- The Washington Times - Saturday, September 21, 2002

OKLAHOMA CITY Led by Oklahoma Gov. Frank Keating, the lay board monitoring how Roman Catholic bishops comply with their new sex-abuse policy showed critics and doubters this week it that plans to be much more than a token group.
The National Review Board met for just the second time but was already in a hurry to perform its duties.
It decided, for instance, that in a matter of weeks it will release the names of any U.S. bishops who aren't in compliance with the cleanup policy the nation's hierarchy passed in June.
The board wasn't required to do that for a year or more.
It also asked victims' organizations for their input on which bishops aren't living up to the abuse policy, which calls for any priest who molests minors to be removed from church work.
It dispatched an urgent request that leaders of men's religious orders change course and follow the bishops' plan.
And the board assigned battle-tested Washington lawyer Robert Bennett, one of its members, to head the investigation authorized by the bishops that will examine how the abuse crisis began.
"Time is of the essence here," Mr. Keating, the board chairman, said. His position is that the church has been severely damaged by the waves of scandals and that the board's repair work must begin immediately.
Mr. Keating said the other board members have taken a similar attitude and won't be deterred by critics, including a few bishops, who have questioned whether the governor and some of his colleagues are right for the job.
The board, he said, "became more determined and more steeled by the assault on its integrity."
The archdiocesan newspaper of Boston's Cardinal Bernard Law, who triggered the abuse crisis with his reassignment of a serial molester, was among those attacking Mr. Keating.
The paper chastised the governor after he said Catholics who lose confidence in their local bishop should attend Mass elsewhere and withhold contributions. Mr. Keating's own archbishop, Eusebius Beltran, accused him of telling Catholics "to commit a mortal sin" on the Mass issue. But Mr. Keating stuck to his opinions this week.
On a personal level, Mr. Keating said he has been stunned and infuriated by the scandal. He immediately said yes when, to his surprise, the president of the U.S. bishops' conference asked him to head the National Review Board.

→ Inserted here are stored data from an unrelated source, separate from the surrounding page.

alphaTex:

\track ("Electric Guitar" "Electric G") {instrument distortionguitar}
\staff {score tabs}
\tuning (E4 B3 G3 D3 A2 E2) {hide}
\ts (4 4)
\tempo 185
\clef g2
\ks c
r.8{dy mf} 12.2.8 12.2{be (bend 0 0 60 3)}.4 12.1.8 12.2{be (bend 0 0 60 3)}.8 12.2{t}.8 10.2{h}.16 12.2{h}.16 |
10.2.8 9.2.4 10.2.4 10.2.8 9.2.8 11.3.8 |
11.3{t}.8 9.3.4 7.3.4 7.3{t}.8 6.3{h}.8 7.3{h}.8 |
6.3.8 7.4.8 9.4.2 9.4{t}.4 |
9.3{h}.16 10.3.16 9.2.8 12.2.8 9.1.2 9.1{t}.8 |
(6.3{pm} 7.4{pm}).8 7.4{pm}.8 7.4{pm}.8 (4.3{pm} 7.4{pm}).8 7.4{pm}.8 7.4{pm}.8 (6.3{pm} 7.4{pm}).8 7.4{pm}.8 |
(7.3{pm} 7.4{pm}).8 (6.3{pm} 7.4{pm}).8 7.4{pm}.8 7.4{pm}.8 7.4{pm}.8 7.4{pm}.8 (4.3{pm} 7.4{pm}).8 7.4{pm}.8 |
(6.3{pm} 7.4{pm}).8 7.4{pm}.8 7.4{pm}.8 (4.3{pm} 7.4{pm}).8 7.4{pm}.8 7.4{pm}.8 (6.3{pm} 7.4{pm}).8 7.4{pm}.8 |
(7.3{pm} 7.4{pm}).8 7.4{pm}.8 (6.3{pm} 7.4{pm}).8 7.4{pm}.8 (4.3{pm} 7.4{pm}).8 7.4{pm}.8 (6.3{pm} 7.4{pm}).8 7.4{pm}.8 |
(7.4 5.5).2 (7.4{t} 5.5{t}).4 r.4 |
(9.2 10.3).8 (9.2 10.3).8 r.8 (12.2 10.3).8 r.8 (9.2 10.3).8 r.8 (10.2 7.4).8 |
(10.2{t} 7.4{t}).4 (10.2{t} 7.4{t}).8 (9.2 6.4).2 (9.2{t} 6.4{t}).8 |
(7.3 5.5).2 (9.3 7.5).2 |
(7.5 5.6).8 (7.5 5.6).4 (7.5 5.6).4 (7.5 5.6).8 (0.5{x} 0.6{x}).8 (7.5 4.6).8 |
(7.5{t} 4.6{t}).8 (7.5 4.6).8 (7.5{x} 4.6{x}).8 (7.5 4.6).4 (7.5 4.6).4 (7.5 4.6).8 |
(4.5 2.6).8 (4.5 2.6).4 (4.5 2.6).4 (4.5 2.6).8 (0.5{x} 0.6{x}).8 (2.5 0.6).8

"I said, 'I love the church, and the devil's gotten in the door,'" Mr. Keating said.
But the plain-speaking former federal prosecutor also had one condition. He told Bishop Wilton Gregory, the conference president, that he wouldn't serve unless the prelates agreed to remove all past abusers from the active priesthood, as well as applying that strict policy in the future.
Mr. Keating said he didn't fly to the Dallas meeting, where the bishops approved the sex-abuse policy, until they had passed a plan to his liking.
Now he and the board are in the unprecedented position for lay Catholics of being able to judge the performance of bishops in an official capacity.
"The board members don't view themselves as co-prelates or super-Catholics," Mr. Keating said. "We want to do our business and go home."
Still, the job will take years, and Mr. Keating may emerge as one of the two most important lay Catholics among the more than 60 million American members of the church. The other could be the as-yet-unnamed director of the new Office for Child and Youth Protection on the bishops' national staff.
On Monday, the review board sent two lay Catholic nominees for director to the general secretary of the bishops' conference, who is expected to make the appointment within two weeks. The two names weren't revealed, but one has a law enforcement background and the other is an expert on the pathology of child abuse.
Mr. Keating and the director will work in tandem especially when the term-limited governor leaves office in January and becomes president of the American Council of Life Insurers in Washington, where the bishops' staff is located.
The importance of their job hit Mr. Keating in August on a trip to Ireland, where he met the two persons leading the abuse investigations there. They told him the church is losing a generation of young people as a result of the scandals.
The governor believes he and his colleagues can help restore the church's credibility.
"That is the reason why this lay role is so important," he said, "and that it must succeed."